When it's all bubbly and ready to go to work, you'll need to save out a bit for your next project down the road, then take out however much you need for the job at hand. That leaves about half of that ready-to-rock starter sitting there staring at you.

Which is why it's so heartbreaking to toss it in the compost. If you're like Dave, it gets added to a vat of old starter that's been sitting in the back of the fridge for weeks getting a black-ish liquid building up on top of it. Not pretty. But there are only so many friends you can gift with starter, and only so many pancakes, waffles, bagels, etc., etc., that one (small) family can reasonably consume.

Thus the (tragic) discard issue.

Fortunately Dave is always on the prowl for recipes using sourdough discard, and is a dedicated fan of the encyclopedic videos and recipes of employee-owned King Arthur Flour—he and their star instructors like Martin (Philip), Gesine (Bullock-Prado) and Jeffrey (Hamelman) are on a first-name basis at this point. Which is where he ran across a recipe for a lusciously decadent chocolate cake that calls for no less than a cup of discarded starter.

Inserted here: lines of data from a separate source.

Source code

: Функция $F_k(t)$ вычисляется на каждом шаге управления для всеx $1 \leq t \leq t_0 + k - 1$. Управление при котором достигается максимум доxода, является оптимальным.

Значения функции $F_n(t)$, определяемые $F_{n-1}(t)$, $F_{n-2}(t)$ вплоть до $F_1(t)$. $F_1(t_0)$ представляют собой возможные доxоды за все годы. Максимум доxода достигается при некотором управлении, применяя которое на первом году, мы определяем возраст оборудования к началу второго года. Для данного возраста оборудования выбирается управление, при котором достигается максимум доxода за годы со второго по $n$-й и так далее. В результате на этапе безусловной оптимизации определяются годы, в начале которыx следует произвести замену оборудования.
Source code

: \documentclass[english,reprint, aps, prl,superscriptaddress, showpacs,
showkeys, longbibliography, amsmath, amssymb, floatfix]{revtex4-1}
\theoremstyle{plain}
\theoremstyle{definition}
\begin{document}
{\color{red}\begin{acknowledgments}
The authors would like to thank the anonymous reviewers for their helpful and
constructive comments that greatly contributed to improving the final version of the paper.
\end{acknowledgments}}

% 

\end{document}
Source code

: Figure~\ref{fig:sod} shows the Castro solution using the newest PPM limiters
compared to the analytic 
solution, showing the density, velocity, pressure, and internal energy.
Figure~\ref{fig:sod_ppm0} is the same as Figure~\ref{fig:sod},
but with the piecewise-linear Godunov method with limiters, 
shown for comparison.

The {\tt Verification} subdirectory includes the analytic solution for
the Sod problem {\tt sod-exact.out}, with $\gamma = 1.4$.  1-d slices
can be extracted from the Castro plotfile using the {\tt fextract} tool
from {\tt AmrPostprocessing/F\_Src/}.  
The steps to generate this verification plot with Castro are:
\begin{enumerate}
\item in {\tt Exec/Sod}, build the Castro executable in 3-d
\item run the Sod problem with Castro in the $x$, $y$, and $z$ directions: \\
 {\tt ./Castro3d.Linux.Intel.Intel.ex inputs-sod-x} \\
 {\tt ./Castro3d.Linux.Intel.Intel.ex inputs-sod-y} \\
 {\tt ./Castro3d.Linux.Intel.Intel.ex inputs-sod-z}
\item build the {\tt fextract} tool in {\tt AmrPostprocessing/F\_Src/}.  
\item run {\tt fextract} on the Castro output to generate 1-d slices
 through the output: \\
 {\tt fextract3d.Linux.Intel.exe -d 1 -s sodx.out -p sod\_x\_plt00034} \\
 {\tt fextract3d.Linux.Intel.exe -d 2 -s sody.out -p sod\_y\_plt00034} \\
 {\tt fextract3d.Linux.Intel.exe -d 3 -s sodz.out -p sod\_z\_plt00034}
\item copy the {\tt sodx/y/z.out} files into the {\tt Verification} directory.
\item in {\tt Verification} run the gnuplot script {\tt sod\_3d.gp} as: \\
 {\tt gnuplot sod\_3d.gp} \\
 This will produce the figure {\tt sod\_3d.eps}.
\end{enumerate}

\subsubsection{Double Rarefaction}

He's used both discarded and fresh starter, and whatever organic all-purpose flour we have in the pantry—the recipe also calls for a teaspoon of espresso powder, which we don't have, and it turns out perfectly anyway. It can be baked in a bundt pan (top photo) or a rectangular baking pan, which only needs to be buttered and dusted with flour to come out like a charm.

Sourdough Chocolate Cake

Adapted from King Arthur Baking.

1 c. (227g) sourdough starter, ripe (fed) or discard
1 c. (227g) milk
2 c. (240g) all-purpose flour
1 1/2 c. (298g) granulated sugar
1 c. (198g) vegetable oil
2 tsp. vanilla extract
1 tsp. fine sea salt
1 1/2 tsp. baking soda
3/4 c. (64g) cocoa powder
2 large eggs

Combine the starter, milk and flour in a large mixing bowl. Cover and let rest at room temperature for 2 to 3 hours. It won't necessarily bubble, but it may have expanded a bit.

Preheat the oven to 350°F. Lightly butter a bundt pan and dust with flour (you can also use a 9" by 13" baking pan).

In a stand mixer at a low-medium setting (or separate bowl if you're doing it by hand), beat together the sugar, oil, vanilla, salt, baking soda and cocoa. The mixture will be grainy. Add the eggs one at a time, beating well after each addition.

On the lowest setting of the mixer, gently mix in the starter-flour-milk mixture until smooth. (The recipe says it will be gloppy at first, but the batter will smooth out.)

Pour the batter into the prepared pan and bake for 30 to 45 minutes, until a cake tester inserted into the thickest part of the bundt pan comes out clean.

Remove the cake from the oven and set it on a rack to cool. If using a bundt pan, let it cool for 20 minutes before inverting it onto a platter and removing the pan. Allow it to cool completely. (The recipe on the website also has instructions for an icing that can be drizzled over the cake.)